Page text:
=-=-=
Wednesday
7th
July 2010
A Butcher’s
Tale of Woe by Keith Weston
Today
we had a very informative and humorous presentation by
Keith Weston (left) of Rawlings & Kensett butcher's shop in Bookham. Keith has spent some
thirty plus years
in the butchery business, from sweeping the floors as a schoolboy in the
local butcher's shop, to his present job as manager of the
shop in Bookham.
As well as the part time
job in the butchers he did a paper round for his fathers Newsagents but
sadly on leaving school his father decided to go back to Somerset where
he had been evacuated as a boy. Keith was not happy and the result was
he was taken crying and screaming in the family Cortina a mark 1 version
of course! They finished up in Chard and this Keith categorically
stated, with tongue in the cheek?, that this town relates as alongside
Tesco as the "pits"
When they were settled
in Chard Keith had little support from the Labour exchange, he then
wrote to 30 local butchers, only 2 replied but he
got a job at a butcher's shop cutting and preparing a wide range of meats and products.
This was indeed an apprenticeship and hence with hard work and a
chippy disposition progressed up the promotion
ladder to managerial responsibility.
BUT his presentation in spite of the
meat pictures shown was not about meat preparation but the impact of health
scares, government rulings and super markets impact, and how Keith resolved
each situation, in a delightful, thoughtful way with many comments
and punch lines.
This report does not
pretend to cover the hilarious situations and cameos that Keith gave much to
the amusement of the membership or indeed the David and Goliath attitudes of
Environmental Health Officials or the Health and Safety brigade, Keith being
the David did he have a bone in his sling?, if reported
in print on this page may start a libel action!!
=-=-=
Aim of the task:
According to the report on Keith Weston's talk, how many local butchers did he write to after the family settled in Chard? The records are separate material and have no connection to the report.

Saved data entries:
=-=-=
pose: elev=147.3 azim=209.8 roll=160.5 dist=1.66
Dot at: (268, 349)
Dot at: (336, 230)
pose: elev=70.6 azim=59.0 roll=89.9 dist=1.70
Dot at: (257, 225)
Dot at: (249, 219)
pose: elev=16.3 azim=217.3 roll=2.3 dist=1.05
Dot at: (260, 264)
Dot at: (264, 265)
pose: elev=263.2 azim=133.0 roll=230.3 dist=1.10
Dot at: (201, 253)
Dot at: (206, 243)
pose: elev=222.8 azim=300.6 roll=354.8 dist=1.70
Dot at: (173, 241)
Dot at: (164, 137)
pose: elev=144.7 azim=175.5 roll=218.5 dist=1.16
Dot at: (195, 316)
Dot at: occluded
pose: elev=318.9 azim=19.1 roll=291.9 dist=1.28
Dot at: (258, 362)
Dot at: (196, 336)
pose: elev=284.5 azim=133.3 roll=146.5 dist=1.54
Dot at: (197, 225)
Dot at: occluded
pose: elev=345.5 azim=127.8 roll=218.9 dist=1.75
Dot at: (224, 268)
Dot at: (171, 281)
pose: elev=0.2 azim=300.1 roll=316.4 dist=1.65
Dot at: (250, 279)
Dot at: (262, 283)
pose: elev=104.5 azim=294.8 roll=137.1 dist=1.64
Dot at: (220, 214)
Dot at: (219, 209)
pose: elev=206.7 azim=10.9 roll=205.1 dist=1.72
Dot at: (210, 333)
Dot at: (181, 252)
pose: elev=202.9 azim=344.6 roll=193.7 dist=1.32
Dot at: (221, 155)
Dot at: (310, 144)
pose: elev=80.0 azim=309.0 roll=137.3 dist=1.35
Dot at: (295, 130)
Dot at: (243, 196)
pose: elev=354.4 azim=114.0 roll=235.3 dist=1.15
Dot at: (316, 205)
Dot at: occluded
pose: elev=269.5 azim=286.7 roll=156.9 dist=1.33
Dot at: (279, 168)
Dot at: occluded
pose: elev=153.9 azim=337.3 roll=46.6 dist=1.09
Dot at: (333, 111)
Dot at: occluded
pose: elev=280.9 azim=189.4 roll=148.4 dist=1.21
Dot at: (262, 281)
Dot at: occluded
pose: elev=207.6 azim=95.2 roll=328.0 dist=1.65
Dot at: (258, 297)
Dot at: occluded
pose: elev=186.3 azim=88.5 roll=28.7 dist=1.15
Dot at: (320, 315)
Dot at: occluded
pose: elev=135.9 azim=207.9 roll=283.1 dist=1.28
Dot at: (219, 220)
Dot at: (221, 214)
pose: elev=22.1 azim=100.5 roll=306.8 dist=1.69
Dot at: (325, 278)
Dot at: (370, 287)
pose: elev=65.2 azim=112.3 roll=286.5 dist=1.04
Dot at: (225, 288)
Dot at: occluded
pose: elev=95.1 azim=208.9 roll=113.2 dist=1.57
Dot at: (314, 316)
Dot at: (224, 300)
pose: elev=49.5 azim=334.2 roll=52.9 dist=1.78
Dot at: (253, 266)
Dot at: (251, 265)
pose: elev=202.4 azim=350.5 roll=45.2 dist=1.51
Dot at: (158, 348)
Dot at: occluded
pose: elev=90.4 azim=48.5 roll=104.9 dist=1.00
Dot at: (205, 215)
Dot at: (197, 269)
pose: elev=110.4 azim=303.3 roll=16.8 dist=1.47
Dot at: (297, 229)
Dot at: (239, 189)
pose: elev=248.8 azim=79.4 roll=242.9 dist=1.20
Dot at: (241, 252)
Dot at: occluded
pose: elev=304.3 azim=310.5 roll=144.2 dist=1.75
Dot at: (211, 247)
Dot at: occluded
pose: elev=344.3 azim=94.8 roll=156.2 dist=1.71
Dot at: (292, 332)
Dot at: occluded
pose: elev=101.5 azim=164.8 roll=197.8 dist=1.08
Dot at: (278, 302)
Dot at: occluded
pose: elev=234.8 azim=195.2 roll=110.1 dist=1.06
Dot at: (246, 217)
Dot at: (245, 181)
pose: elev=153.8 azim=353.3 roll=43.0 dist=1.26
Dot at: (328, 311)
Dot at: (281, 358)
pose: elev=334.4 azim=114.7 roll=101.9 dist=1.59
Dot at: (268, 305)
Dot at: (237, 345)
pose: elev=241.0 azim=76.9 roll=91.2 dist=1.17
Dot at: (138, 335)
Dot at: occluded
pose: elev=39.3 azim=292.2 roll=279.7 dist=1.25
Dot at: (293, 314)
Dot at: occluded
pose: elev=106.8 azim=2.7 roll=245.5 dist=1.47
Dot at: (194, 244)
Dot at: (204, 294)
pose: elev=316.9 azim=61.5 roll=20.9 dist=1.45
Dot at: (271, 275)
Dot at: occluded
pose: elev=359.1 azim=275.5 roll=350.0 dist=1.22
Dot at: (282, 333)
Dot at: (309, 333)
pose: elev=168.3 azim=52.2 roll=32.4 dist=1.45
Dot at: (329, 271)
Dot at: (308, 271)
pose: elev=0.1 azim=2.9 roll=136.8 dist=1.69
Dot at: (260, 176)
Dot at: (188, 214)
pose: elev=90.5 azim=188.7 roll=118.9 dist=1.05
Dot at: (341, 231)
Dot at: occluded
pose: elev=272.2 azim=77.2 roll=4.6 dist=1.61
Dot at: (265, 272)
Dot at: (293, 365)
=-=-=
Answer for the task:
Thirty.